The New Theory of Disuse revolutionized the understanding of human memory by replacing the single-dimension model (strong memory versus weak memory) with a two-dimension architecture. Storage strength reflects how richly and deeply an item is encoded—how many connections it has to other knowledge, how well integrated it is into the broader cognitive structure. Retrieval strength reflects how easily the item can be accessed at a given moment. The two dimensions are independent: a childhood memory may have high storage strength but low current retrieval strength (hard to access but rich when retrieved); a phone number just looked up has high retrieval strength but minimal storage strength (easy to access, gone in minutes). This independence resolves the paradox of desirable difficulties: spacing, generation, and interleaving reduce current retrieval strength (making practice feel harder) while building storage strength (making retention stronger).
The theory's most provocative claim reframes forgetting as adaptive rather than pathological. Forgetting is not the decay of stored information but the reduction of retrieval strength—a resource-management operation that suppresses currently irrelevant items to improve access to currently relevant ones. A memory system that never forgot would drown in interference, unable to prioritize. The brain's 'forgetting' is analogous to a search engine's ranking algorithm: both suppress some results to make others more accessible. The analogy illuminates AI's cognitive impact—when external systems maintain permanent retrieval strength for all information, the brain's adaptive suppression mechanism loses its function.
Bjork and Bjork's framework predicted, with uncomfortable precision, what large-scale AI adoption would do to human memory architecture. When AI maintains external retrieval strength for any information the user might need, the conditions that build storage strength—effortful retrieval after partial forgetting—never occur. The user develops a specific cognitive profile: permanently high retrieval strength (via the tool) and permanently low storage strength (because the conditions for building it have been systematically eliminated). The profile feels like competence—the user always has the answer—but lacks the internal architecture that genuine understanding requires.
The theory distinguished three routes to building storage strength, each corresponding to a desirable difficulty. First, spaced retrieval after partial forgetting—the effortful reconstruction from a degraded trace deposits deeper encoding than maintenance from a fresh trace. Second, generative processing—producing an answer activates associative networks that receiving an answer does not engage. Third, varied encoding contexts—learning the same material under different conditions builds flexible representations that single-context learning cannot produce. AI tools, in their default design, bypass all three routes.

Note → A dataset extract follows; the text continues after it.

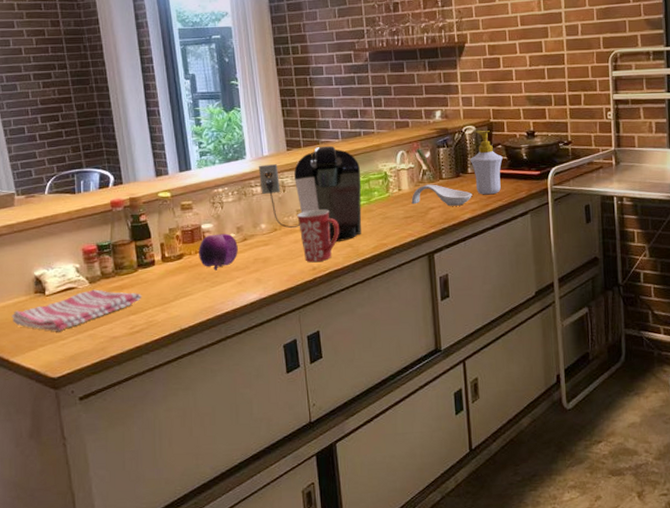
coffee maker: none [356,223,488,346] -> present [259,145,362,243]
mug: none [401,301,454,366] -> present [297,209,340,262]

The New Theory of Disuse appeared in 1992 as a chapter in the festschrift for William K. Estes, Bjork's doctoral mentor at Stanford. The theory emerged from Bjork's three-decade engagement with retrieval inhibition, interference, and the mechanisms by which memory access is regulated. The framework built on earlier two-process theories (short-term versus long-term memory, familiarity versus recollection) but rejected their anatomical commitments in favor of a purely functional distinction grounded in retrieval dynamics.
Elizabeth Ligon Bjork's collaboration was decisive—her expertise in metacognition and judgments of learning provided the empirical foundation for understanding how learners assess their own memory strength and why those assessments systematically diverge from actual retention. The joint research program demonstrated that learners' confidence tracks retrieval strength, not storage strength, explaining why massed practice (which maximizes current retrieval strength) feels more effective than spaced practice (which builds storage strength at the cost of current retrieval ease).
Two strengths, one memory. Every item in memory has storage strength (depth of encoding, associative richness) and retrieval strength (current accessibility)—independent dimensions that common intuition and most educational practice conflate into a single 'memory strength.'
Forgetting is suppression, not decay. Retrieval strength declines not because stored information erodes but because competing items interfere, and the brain adaptively reduces retrieval strength for currently irrelevant information—a curation mechanism AI disrupts by maintaining external permanent access.
Desirable difficulties build storage strength. Spacing, generation, and interleaving reduce current retrieval strength (making practice feel harder) while building storage strength (making retention stronger)—the mechanism resolving the paradox that difficulty during learning predicts success during application.
External retrieval prevents internal encoding. AI tools that maintain permanent external retrieval strength eliminate the drop in retrieval strength that triggers effortful re-learning—preventing the cycle of forgetting and re-retrieval that builds storage strength, leaving users with access but not understanding.